→ Records shown

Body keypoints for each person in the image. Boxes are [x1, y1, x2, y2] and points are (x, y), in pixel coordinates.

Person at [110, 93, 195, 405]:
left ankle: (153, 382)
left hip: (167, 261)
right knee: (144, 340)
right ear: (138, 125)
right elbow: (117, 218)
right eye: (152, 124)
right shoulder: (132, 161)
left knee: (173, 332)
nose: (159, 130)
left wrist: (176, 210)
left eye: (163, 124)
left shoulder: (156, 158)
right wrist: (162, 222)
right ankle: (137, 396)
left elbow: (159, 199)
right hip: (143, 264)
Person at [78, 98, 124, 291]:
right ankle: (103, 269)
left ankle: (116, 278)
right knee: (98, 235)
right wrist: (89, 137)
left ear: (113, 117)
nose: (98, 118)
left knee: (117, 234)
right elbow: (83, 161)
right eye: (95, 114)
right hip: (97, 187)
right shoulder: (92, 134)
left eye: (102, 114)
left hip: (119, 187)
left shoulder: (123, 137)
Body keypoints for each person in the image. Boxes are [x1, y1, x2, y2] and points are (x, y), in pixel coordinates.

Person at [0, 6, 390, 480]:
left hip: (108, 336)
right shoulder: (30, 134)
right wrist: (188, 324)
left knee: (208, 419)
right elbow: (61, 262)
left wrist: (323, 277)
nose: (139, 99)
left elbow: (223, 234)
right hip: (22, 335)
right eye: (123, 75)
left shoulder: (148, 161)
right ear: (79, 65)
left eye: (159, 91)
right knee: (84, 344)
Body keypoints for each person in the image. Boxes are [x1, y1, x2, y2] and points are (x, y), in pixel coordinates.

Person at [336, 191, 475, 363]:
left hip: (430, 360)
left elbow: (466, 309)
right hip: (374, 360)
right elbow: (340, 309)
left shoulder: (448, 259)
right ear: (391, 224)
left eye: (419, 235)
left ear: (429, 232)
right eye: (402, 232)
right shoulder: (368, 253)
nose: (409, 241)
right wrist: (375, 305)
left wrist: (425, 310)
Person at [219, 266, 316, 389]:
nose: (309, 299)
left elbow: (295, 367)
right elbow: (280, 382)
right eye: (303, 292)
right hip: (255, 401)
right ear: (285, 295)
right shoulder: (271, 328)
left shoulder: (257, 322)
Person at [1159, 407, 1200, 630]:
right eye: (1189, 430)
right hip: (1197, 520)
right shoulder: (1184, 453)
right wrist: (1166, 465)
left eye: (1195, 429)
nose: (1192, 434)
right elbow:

→ Exercise
Copy each line, exactly, that falls between the line containing "right wrist: (375, 305)" and the end of the entries, both included.

→ Exercise output
right wrist: (375, 305)
left wrist: (425, 310)
Person at [219, 266, 316, 389]:
nose: (309, 299)
left elbow: (295, 367)
right elbow: (280, 382)
right eye: (303, 292)
right hip: (255, 401)
right ear: (285, 295)
right shoulder: (271, 328)
left shoulder: (257, 322)
Person at [1159, 407, 1200, 630]:
right eye: (1189, 430)
right hip: (1197, 520)
right shoulder: (1184, 453)
right wrist: (1166, 465)
left eye: (1195, 429)
nose: (1192, 434)
right elbow:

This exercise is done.